▶ **Entries shown**
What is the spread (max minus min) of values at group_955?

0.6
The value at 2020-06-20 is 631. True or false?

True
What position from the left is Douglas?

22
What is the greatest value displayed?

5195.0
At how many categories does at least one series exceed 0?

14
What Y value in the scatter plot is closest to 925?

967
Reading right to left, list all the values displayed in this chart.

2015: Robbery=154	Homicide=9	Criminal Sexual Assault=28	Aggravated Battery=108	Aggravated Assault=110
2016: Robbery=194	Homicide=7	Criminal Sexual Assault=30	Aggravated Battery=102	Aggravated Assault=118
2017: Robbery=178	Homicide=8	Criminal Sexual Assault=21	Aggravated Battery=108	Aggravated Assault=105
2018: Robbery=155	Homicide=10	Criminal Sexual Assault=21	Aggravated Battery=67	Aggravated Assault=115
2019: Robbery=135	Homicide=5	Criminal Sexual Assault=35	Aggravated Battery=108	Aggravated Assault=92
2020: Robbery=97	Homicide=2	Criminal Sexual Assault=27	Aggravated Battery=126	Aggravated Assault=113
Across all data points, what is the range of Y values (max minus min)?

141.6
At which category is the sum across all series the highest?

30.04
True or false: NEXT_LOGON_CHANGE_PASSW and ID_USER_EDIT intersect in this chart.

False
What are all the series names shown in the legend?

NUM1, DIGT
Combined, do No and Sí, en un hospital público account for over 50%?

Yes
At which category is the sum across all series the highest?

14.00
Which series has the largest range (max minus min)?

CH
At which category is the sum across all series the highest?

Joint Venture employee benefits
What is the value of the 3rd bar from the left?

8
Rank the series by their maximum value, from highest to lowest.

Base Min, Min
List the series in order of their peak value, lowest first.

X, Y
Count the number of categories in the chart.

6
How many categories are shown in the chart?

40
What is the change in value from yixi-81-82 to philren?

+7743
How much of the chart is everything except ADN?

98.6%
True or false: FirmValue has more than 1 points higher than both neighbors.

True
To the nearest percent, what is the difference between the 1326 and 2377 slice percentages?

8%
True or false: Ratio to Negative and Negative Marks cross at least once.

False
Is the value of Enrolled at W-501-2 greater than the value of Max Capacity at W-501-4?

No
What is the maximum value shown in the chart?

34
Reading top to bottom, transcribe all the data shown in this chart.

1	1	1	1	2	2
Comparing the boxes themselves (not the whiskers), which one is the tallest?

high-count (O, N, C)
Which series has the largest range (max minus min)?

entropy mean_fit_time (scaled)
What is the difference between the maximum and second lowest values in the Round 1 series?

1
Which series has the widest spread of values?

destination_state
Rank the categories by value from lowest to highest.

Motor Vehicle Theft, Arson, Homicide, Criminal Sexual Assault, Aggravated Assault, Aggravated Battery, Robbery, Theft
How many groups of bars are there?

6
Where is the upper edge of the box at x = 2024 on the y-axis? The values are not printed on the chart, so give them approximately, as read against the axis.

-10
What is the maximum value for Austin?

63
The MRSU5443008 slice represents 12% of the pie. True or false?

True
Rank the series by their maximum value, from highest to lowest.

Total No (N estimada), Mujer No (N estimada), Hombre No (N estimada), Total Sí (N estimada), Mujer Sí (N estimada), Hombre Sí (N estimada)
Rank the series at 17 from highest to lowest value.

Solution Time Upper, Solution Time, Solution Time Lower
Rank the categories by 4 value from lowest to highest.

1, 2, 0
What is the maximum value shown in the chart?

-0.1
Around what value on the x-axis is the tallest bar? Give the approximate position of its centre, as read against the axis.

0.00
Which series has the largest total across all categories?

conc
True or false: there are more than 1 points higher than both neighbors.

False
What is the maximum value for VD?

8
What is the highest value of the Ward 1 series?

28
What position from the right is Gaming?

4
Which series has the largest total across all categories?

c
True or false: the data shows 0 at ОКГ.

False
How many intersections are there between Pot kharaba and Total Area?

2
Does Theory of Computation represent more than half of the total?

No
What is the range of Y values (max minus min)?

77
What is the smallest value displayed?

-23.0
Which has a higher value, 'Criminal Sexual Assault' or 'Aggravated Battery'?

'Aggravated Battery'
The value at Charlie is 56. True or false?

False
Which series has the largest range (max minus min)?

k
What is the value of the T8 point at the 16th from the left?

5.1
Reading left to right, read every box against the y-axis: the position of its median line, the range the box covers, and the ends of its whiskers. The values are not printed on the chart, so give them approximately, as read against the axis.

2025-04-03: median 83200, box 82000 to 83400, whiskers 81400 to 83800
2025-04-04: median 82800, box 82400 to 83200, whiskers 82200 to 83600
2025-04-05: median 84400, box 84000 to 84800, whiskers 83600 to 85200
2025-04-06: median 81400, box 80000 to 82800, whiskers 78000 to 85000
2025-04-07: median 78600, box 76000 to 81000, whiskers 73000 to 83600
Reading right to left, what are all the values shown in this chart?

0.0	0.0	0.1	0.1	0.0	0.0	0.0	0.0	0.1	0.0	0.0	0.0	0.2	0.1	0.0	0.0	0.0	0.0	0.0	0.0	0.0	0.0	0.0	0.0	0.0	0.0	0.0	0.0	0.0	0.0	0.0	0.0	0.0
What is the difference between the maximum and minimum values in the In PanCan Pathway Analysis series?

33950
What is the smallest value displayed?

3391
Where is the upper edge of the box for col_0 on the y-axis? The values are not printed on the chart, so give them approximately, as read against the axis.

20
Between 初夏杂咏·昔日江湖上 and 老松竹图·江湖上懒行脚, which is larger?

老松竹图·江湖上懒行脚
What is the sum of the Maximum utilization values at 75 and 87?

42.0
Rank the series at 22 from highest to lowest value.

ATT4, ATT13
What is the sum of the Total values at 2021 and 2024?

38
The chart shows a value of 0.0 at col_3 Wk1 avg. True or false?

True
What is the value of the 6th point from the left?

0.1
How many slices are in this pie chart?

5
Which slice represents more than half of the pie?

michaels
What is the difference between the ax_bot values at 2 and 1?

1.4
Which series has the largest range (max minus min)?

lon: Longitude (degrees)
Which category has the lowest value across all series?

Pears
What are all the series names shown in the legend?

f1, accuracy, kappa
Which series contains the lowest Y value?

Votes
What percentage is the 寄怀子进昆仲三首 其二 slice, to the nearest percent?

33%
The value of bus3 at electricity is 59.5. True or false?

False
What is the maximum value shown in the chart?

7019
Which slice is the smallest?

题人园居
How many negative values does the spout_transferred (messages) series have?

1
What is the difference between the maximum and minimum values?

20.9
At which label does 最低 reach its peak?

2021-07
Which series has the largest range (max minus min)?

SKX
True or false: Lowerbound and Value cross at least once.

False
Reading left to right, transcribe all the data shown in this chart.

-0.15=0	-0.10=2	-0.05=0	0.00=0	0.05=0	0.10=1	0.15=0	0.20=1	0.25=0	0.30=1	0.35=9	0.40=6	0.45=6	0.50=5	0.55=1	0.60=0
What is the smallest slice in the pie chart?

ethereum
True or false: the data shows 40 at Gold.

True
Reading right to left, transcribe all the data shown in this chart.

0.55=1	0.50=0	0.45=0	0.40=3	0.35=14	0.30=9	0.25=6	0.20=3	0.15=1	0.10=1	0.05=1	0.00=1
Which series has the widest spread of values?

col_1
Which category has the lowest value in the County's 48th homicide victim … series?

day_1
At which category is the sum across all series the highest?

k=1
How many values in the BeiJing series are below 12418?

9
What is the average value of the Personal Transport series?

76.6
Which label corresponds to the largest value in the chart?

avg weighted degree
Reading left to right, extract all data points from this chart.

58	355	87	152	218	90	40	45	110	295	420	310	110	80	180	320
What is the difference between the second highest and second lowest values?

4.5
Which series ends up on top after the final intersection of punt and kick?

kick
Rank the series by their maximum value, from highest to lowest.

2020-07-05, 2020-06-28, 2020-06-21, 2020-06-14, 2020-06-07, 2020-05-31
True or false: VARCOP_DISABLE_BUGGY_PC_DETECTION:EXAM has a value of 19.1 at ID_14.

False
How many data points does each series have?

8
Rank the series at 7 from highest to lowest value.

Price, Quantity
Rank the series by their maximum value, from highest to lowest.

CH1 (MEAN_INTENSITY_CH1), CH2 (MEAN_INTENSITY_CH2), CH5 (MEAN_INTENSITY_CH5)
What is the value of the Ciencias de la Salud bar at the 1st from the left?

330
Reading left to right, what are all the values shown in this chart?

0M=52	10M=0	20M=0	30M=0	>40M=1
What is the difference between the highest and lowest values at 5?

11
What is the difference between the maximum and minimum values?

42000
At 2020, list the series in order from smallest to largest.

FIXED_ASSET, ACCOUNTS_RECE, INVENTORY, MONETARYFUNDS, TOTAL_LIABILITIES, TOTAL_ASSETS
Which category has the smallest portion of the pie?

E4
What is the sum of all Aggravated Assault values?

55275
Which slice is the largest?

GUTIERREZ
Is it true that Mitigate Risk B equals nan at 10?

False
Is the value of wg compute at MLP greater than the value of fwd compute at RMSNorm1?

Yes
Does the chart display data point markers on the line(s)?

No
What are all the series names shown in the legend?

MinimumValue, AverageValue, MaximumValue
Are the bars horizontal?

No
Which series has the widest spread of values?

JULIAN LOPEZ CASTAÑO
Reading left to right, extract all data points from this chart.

▶ **Task directions**
Reproduce the rows above verbatim, from the first line of the rows up to and including the line with "What is the greatest value displayed?".

▶ **Finished exercise**
What is the spread (max minus min) of values at group_955?

0.6
The value at 2020-06-20 is 631. True or false?

True
What position from the left is Douglas?

22
What is the greatest value displayed?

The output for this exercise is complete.